Medical providers are aware of the risks and penalties associated with HIPAA regulations. Yet, healthcare professionals sometimes become so busy with providing diagnosis and treatment, they overlook some important best practices to remain in compliance.
Creating a HIPAA checklist for staff--and themselves--helps providers and practices mitigate these risks to avoid costly penalties. Expanded requirements involving EHRs (electronic health records) have compounded the potential issues leading to non-compliance. Consider these suggestions to bring into or keep your practice in HIPAA compliance.
Suggested Best Practices Checklist
- Fulfill all patient record storage rules. Be sure you have locked areas, with visual monitoring, for patient records, whether electronic or paper files. Employ intrusion detection systems, with clear alarms, and maintain safe environmental conditions to avoid fire or other file destruction. Instruct all employees how to use, monitor and take action if storage security is breached.
- Screening, hiring, and training employees should include HIPAA risk minimization information. Using thorough background checks for staff candidates and training new staff on the specifics of HIPAA protected health information rules will lower or eliminate HIPAA patient privacy violations. Avoiding practice violations caused by honest errors by employees is vital to continued compliance and penalty elimination.
- Install sufficient staff controls on access to patient information. Develop procedures for staff access to patient records that are appropriate for each employee's responsibility level to eliminate unauthorized access to protected patient information. Regardless of practice or staff size, design written plans that you follow religiously. Larger practices demand more detailed plans, but still involve designating a specific person or department to authorize access, passwords and prompt deactivation of credentials for separated employees, regardless of authority level.
- Plan for security measures and contingencies. A written risk analysis of potential unauthorized access to protected information should alleviate many costly HIPAA violations. Also, plan and execute secure backup procedures that include written disaster recovery policies. Along with physical access limitations to paper files, create procedures for electronic access restrictions. After identifying possible risks, develop policies to immediately address breaches of security. Include all possible contingencies in your procedures to minimize unwelcome surprises for which you have no remedial policy in place.
- EHR and paper patient records need secure, written transmission or transportation policies and procedures. When digital EHR or paper files must be transmitted or transported to others, secure all information to be moved. Remember to also employ documented chain of custody procedures to ensure protection against claims of a broken chain. For physical transportation issues, address both information security and vehicle security to minimize protected information violations.
- Be sure all vendors the practice uses are HIPAA compliant. Always ask vendors for evidence that they are HIPAA compliant before doing business with them. Your responsibility and potential liability dramatically increases if you associate with vendors that cannot prove they are HIPAA compliant.

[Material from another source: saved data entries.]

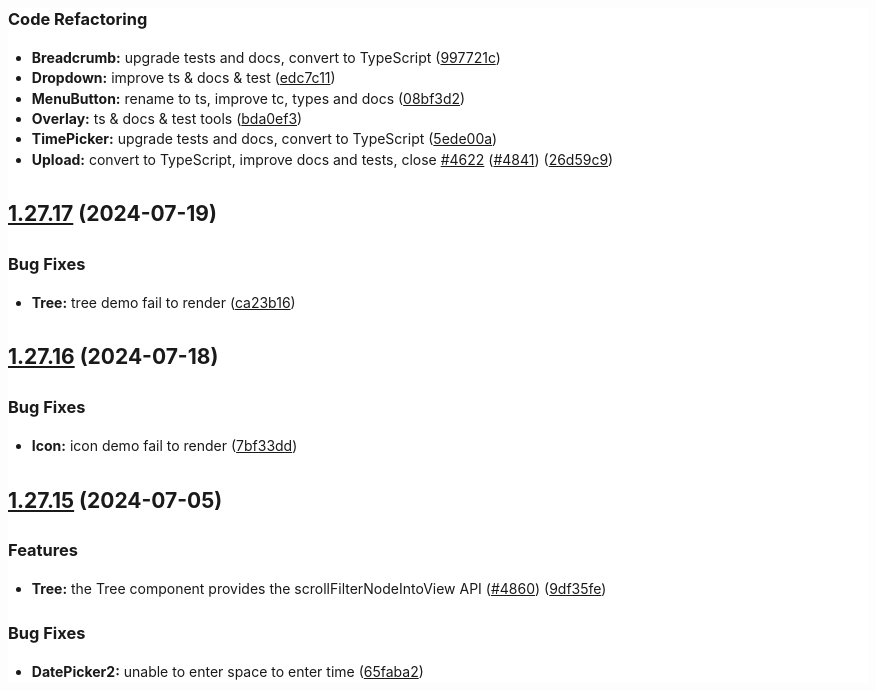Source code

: 
### Code Refactoring

* **Breadcrumb:** upgrade tests and docs, convert to TypeScript ([997721c](https://github.com/alibaba-fusion/next/commit/997721c87cfa88f8e5ea22043496c9fa0890f4b8))
* **Dropdown:** improve ts & docs & test ([edc7c11](https://github.com/alibaba-fusion/next/commit/edc7c118d54353706196c060de0ecd86b0a94cd5))
* **MenuButton:** rename to ts, improve tc, types and docs ([08bf3d2](https://github.com/alibaba-fusion/next/commit/08bf3d2d969f1715bf9bb586688eadef9251517f))
* **Overlay:** ts & docs & test tools ([bda0ef3](https://github.com/alibaba-fusion/next/commit/bda0ef3c62c8b9a491057d19e08ce7d0353234fa))
* **TimePicker:** upgrade tests and docs, convert to TypeScript ([5ede00a](https://github.com/alibaba-fusion/next/commit/5ede00afcdbac760c0d809d4c7c57aca61b590bd))
* **Upload:** convert to TypeScript, improve docs and tests, close [#4622](https://github.com/alibaba-fusion/next/issues/4622) ([#4841](https://github.com/alibaba-fusion/next/issues/4841)) ([26d59c9](https://github.com/alibaba-fusion/next/commit/26d59c9edc079bf19a46de1835330fa1c9682192))


## [1.27.17](https://github.com/alibaba-fusion/next/compare/1.27.15...1.27.17) (2024-07-19)


### Bug Fixes

* **Tree:** tree demo fail to render ([ca23b16](https://github.com/alibaba-fusion/next/commit/ca23b16ab67312324ad7b9d5348ed3e6b864b0c0))


## [1.27.16](https://github.com/alibaba-fusion/next/compare/1.27.15...1.27.16) (2024-07-18)


### Bug Fixes

* **Icon:** icon demo fail to render ([7bf33dd](https://github.com/alibaba-fusion/next/commit/7bf33ddc77cdef615dc05ff0e730f36547ead243))


## [1.27.15](https://github.com/alibaba-fusion/next/compare/1.27.14...1.27.15) (2024-07-05)


### Features

* **Tree:** the Tree component provides the scrollFilterNodeIntoView API ([#4860](https://github.com/alibaba-fusion/next/issues/4860)) ([9df35fe](https://github.com/alibaba-fusion/next/commit/9df35fea5efdd7b2b87926f308eb7e4f7eefafd0))


### Bug Fixes

* **DatePicker2:** unable to enter space to enter time ([65faba2](https://github.com/alibaba-fusion/next/commit/65faba254b349ead3642b3efafab67023ed98a07))
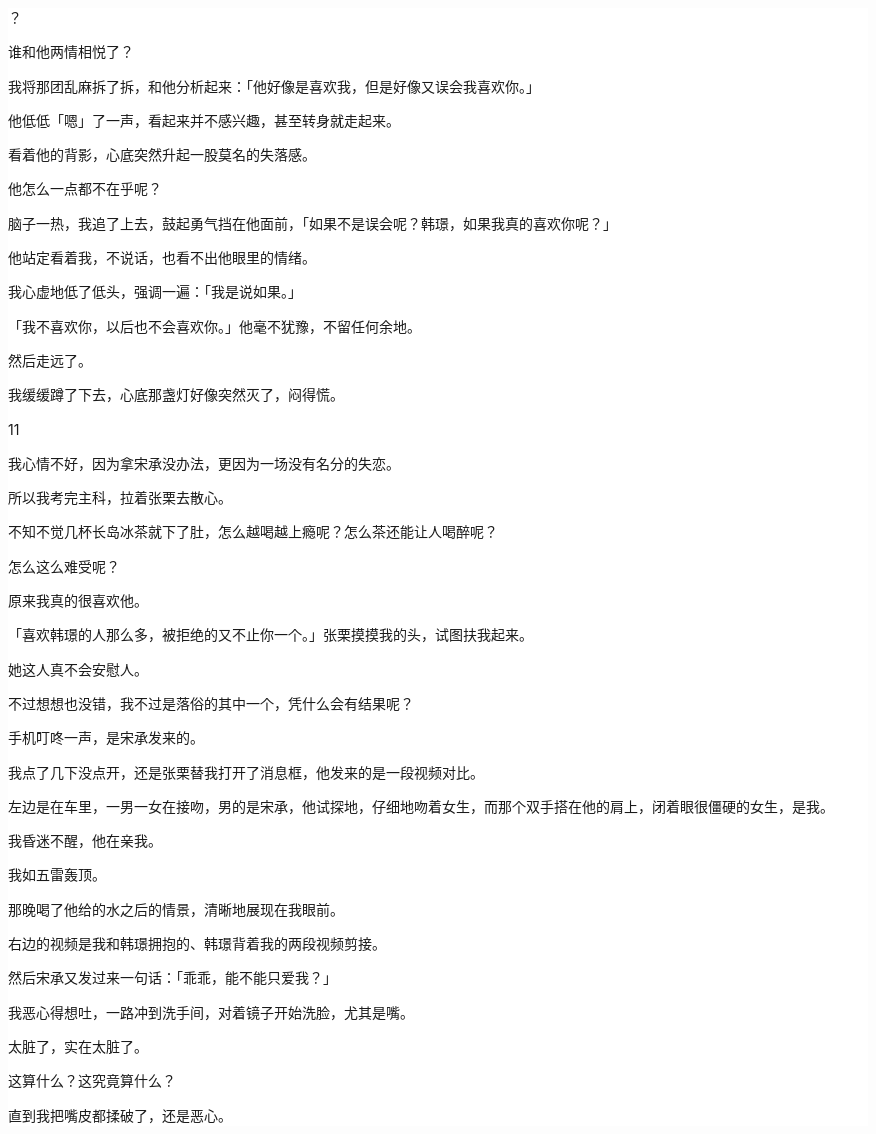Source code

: ？

谁和他两情相悦了？

我将那团乱麻拆了拆，和他分析起来：「他好像是喜欢我，但是好像又误会我喜欢你。」

他低低「嗯」了一声，看起来并不感兴趣，甚至转身就走起来。

看着他的背影，心底突然升起一股莫名的失落感。

他怎么一点都不在乎呢？

脑子一热，我追了上去，鼓起勇气挡在他面前，「如果不是误会呢？韩璟，如果我真的喜欢你呢？」

他站定看着我，不说话，也看不出他眼里的情绪。

我心虚地低了低头，强调一遍：「我是说如果。」

「我不喜欢你，以后也不会喜欢你。」他毫不犹豫，不留任何余地。

然后走远了。

我缓缓蹲了下去，心底那盏灯好像突然灭了，闷得慌。

11

我心情不好，因为拿宋承没办法，更因为一场没有名分的失恋。

所以我考完主科，拉着张栗去散心。

不知不觉几杯长岛冰茶就下了肚，怎么越喝越上瘾呢？怎么茶还能让人喝醉呢？

怎么这么难受呢？

原来我真的很喜欢他。

「喜欢韩璟的人那么多，被拒绝的又不止你一个。」张栗摸摸我的头，试图扶我起来。

她这人真不会安慰人。

不过想想也没错，我不过是落俗的其中一个，凭什么会有结果呢？

手机叮咚一声，是宋承发来的。

我点了几下没点开，还是张栗替我打开了消息框，他发来的是一段视频对比。

左边是在车里，一男一女在接吻，男的是宋承，他试探地，仔细地吻着女生，而那个双手搭在他的肩上，闭着眼很僵硬的女生，是我。

我昏迷不醒，他在亲我。

我如五雷轰顶。

那晚喝了他给的水之后的情景，清晰地展现在我眼前。

右边的视频是我和韩璟拥抱的、韩璟背着我的两段视频剪接。

然后宋承又发过来一句话：「乖乖，能不能只爱我？」

我恶心得想吐，一路冲到洗手间，对着镜子开始洗脸，尤其是嘴。

太脏了，实在太脏了。

这算什么？这究竟算什么？

直到我把嘴皮都揉破了，还是恶心。
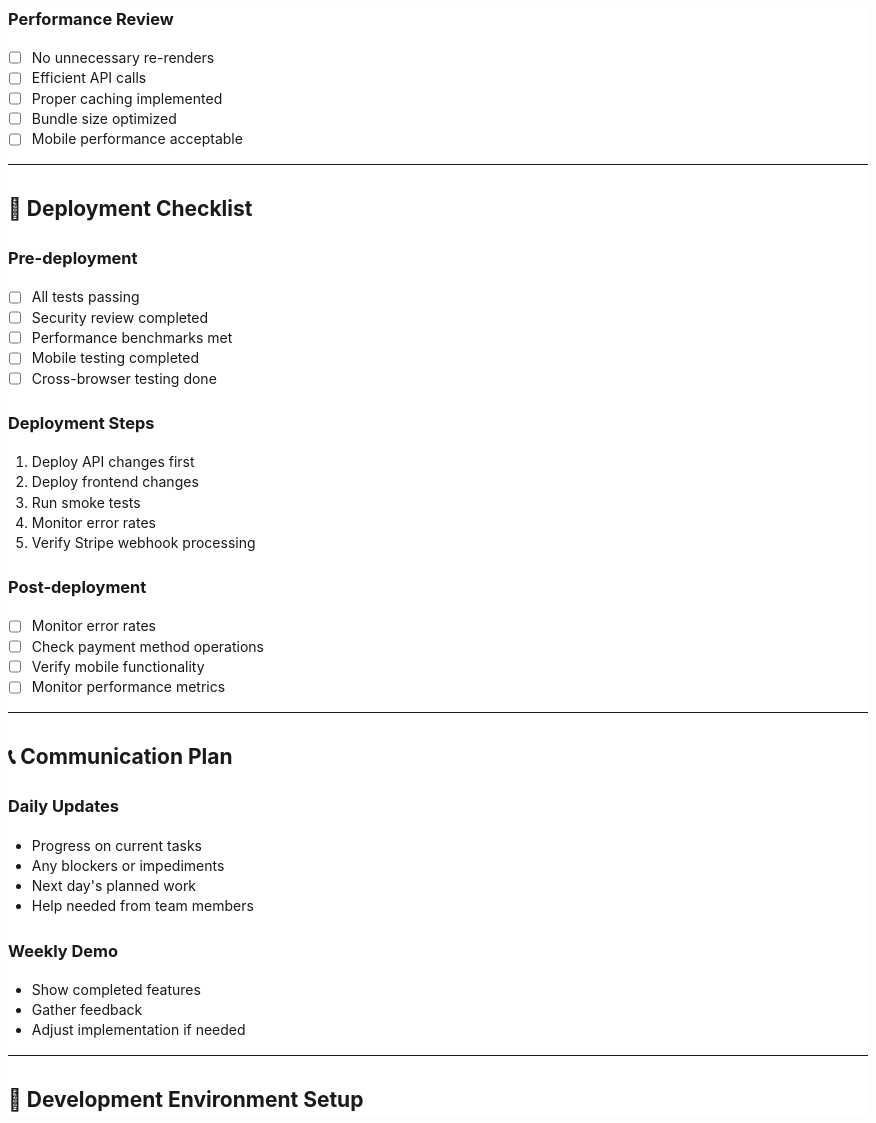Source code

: ### **Performance Review**
- [ ] No unnecessary re-renders
- [ ] Efficient API calls
- [ ] Proper caching implemented
- [ ] Bundle size optimized
- [ ] Mobile performance acceptable

---

## 🚀 **Deployment Checklist**

### **Pre-deployment**
- [ ] All tests passing
- [ ] Security review completed
- [ ] Performance benchmarks met
- [ ] Mobile testing completed
- [ ] Cross-browser testing done

### **Deployment Steps**
1. Deploy API changes first
2. Deploy frontend changes
3. Run smoke tests
4. Monitor error rates
5. Verify Stripe webhook processing

### **Post-deployment**
- [ ] Monitor error rates
- [ ] Check payment method operations
- [ ] Verify mobile functionality
- [ ] Monitor performance metrics

---

## 📞 **Communication Plan**

### **Daily Updates**
- Progress on current tasks
- Any blockers or impediments
- Next day's planned work
- Help needed from team members

### **Weekly Demo**
- Show completed features
- Gather feedback
- Adjust implementation if needed

---

## 🔧 **Development Environment Setup**
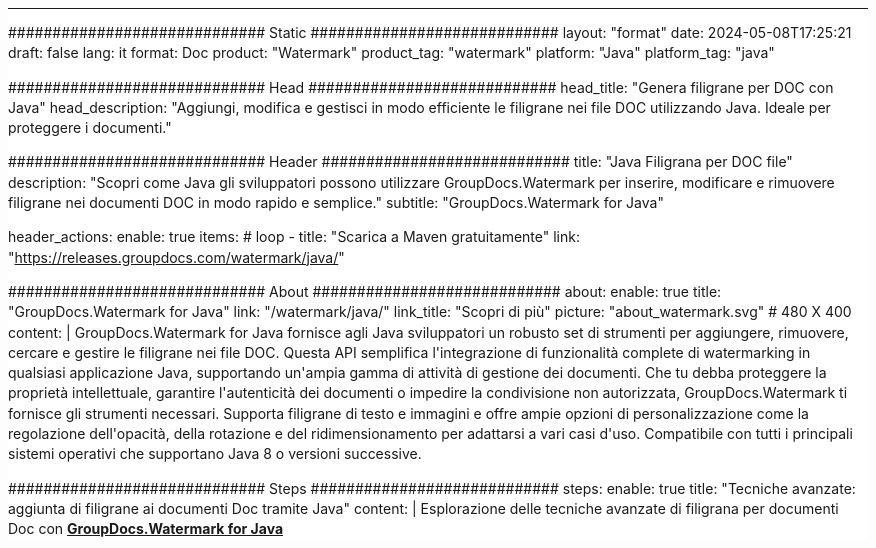 
---
############################# Static ############################
layout: "format"
date:  2024-05-08T17:25:21
draft: false
lang: it
format: Doc
product: "Watermark"
product_tag: "watermark"
platform: "Java"
platform_tag: "java"

############################# Head ############################
head_title: "Genera filigrane per DOC con Java"
head_description: "Aggiungi, modifica e gestisci in modo efficiente le filigrane nei file DOC utilizzando Java. Ideale per proteggere i documenti."

############################# Header ############################
title: "Java Filigrana per DOC file" 
description: "Scopri come Java gli sviluppatori possono utilizzare GroupDocs.Watermark per inserire, modificare e rimuovere filigrane nei documenti DOC in modo rapido e semplice."
subtitle: "GroupDocs.Watermark for Java" 

header_actions:
  enable: true
  items:
    #  loop
    - title: "Scarica a Maven gratuitamente"
      link: "https://releases.groupdocs.com/watermark/java/"
      
############################# About ############################
about:
    enable: true
    title: "GroupDocs.Watermark for Java"
    link: "/watermark/java/"
    link_title: "Scopri di più"
    picture: "about_watermark.svg" # 480 X 400
    content: |
       GroupDocs.Watermark for Java fornisce agli Java sviluppatori un robusto set di strumenti per aggiungere, rimuovere, cercare e gestire le filigrane nei file DOC. Questa API semplifica l'integrazione di funzionalità complete di watermarking in qualsiasi applicazione Java, supportando un'ampia gamma di attività di gestione dei documenti. Che tu debba proteggere la proprietà intellettuale, garantire l'autenticità dei documenti o impedire la condivisione non autorizzata, GroupDocs.Watermark ti fornisce gli strumenti necessari. Supporta filigrane di testo e immagini e offre ampie opzioni di personalizzazione come la regolazione dell'opacità, della rotazione e del ridimensionamento per adattarsi a vari casi d'uso. Compatibile con tutti i principali sistemi operativi che supportano Java 8 o versioni successive.

############################# Steps ############################
steps:
    enable: true
    title: "Tecniche avanzate: aggiunta di filigrane ai documenti Doc tramite Java"
    content: |
      Esplorazione delle tecniche avanzate di filigrana per documenti Doc con **[GroupDocs.Watermark for Java](https://products.groupdocs.com/watermark/java/)**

If your practice faces additional HIPAA risks, add these items to your checklist. For example, if you must physically transport health record documents often, you might want to include more detailed best practice operating procedures to ensure security and chain of custody tracking systems. The probability of violations increases with the number of transport and transmission repetitions necessary.
Preparing a best practices checklist and policies addresses at least three potential problems.
- Checklist keeps employee accidental HIPAA violations to a minimum.
- Checklist provides a "road map" of remedial actions to solve recording, privacy and security problems.
- Checklist and contingency plans display practice and provider concern for staying compliant with HIPAA rules and regulations.
Be sure to write down all plans, policies and procedures. Oral claims of having remedial and preventative procedures typically will "fall on deaf ears." Keep a secure backup of all checklists and compliance policies, in the event your original copies are accidentally destroyed.